For more such comments, refer to the attached review document.

Experimental design

no comment

Validity of the findings

In lines 305-308, author has stated that "The characteristic peak for –OH functional group of BC decreased at 1420 cm-1, indicating that the hydroxyl groups possibly contained on the surface of the biochar may participate in the adsorption reaction process of Cu and Cd."

but in reality a broad peak around 3500-3000 cm-1 confirms the presence of hydroxy functional group (-OH). This is visible in Fe-BC (3380 cm-1) whereas missing in BC.
Can the author explain the reason behind this?

In line 313-315, author has stated that "And absorption peak of Fe-OH at 796 cm-1 appeared, which is a characteristic peak for iron oxide, signaling Fe attaching on the surface of the biochar."

Author has to provide academic reference to support that a peak at 796 cm-1 characterizes the presence of Iron oxide.

Additional comments

The current paper is well organized.

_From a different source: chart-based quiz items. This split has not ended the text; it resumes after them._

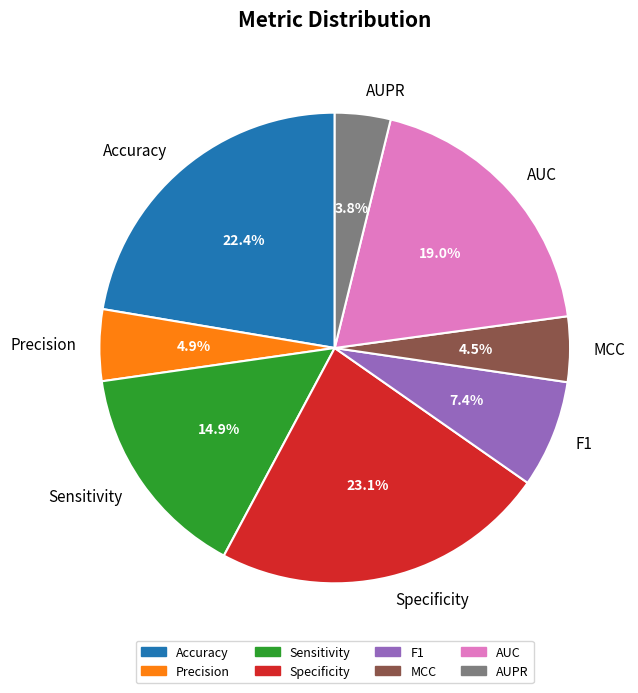

Does AUPR account for over 50% of the chart?

No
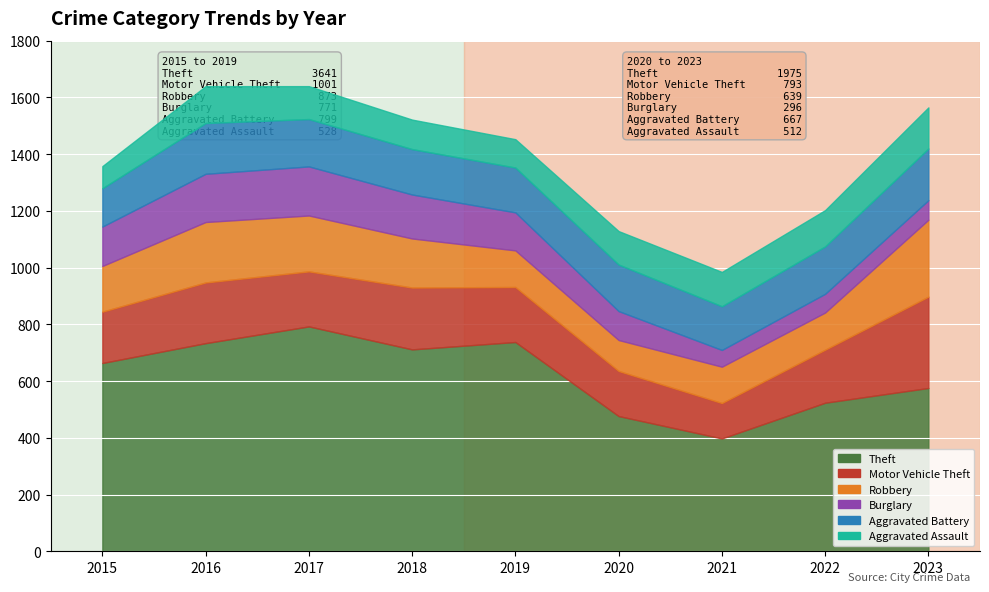

How many interior local valleys does the Robbery series have?

1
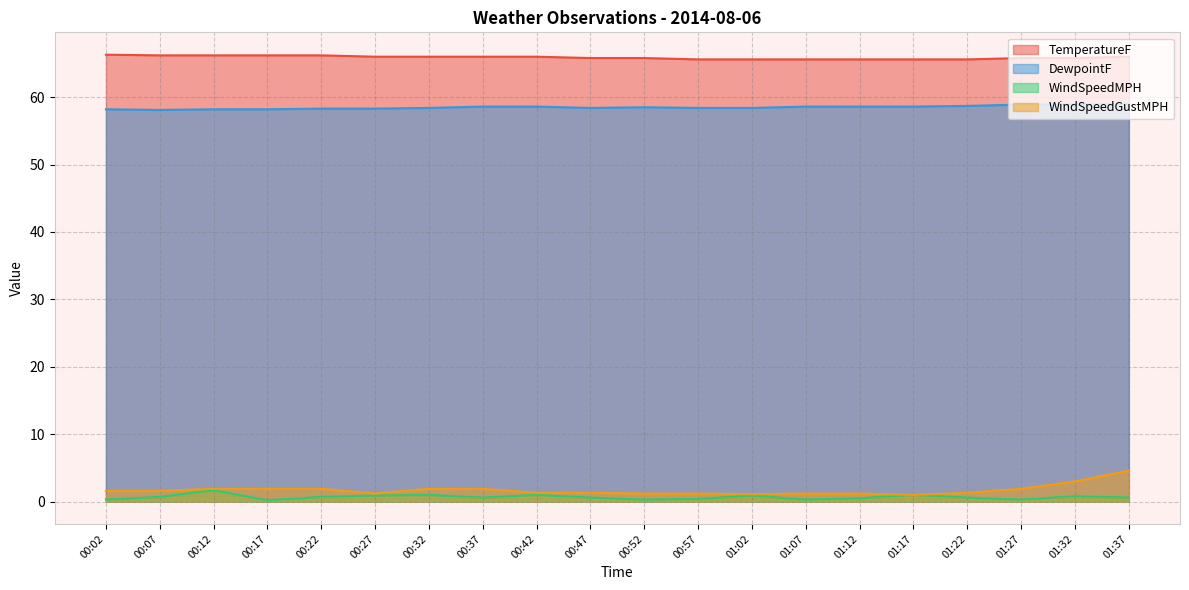

What is the difference between the DewpointF values at 01:32 and 00:27?

0.6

Through the abstract, the author clearly summarized major aspects of the paper such as the key purpose of the study, research problems, basic design of the study, and key findings. The introduction and background are reasonable given the premise of the manuscript submitted. All the tables and figures provided are comprehensive and clearly represent the experimental findings.

Please respond to the comments and questions regarding the FT-IR analysis that was conducted to find the variations in functional groups of amendments before and after adsorption of Cu and Cd.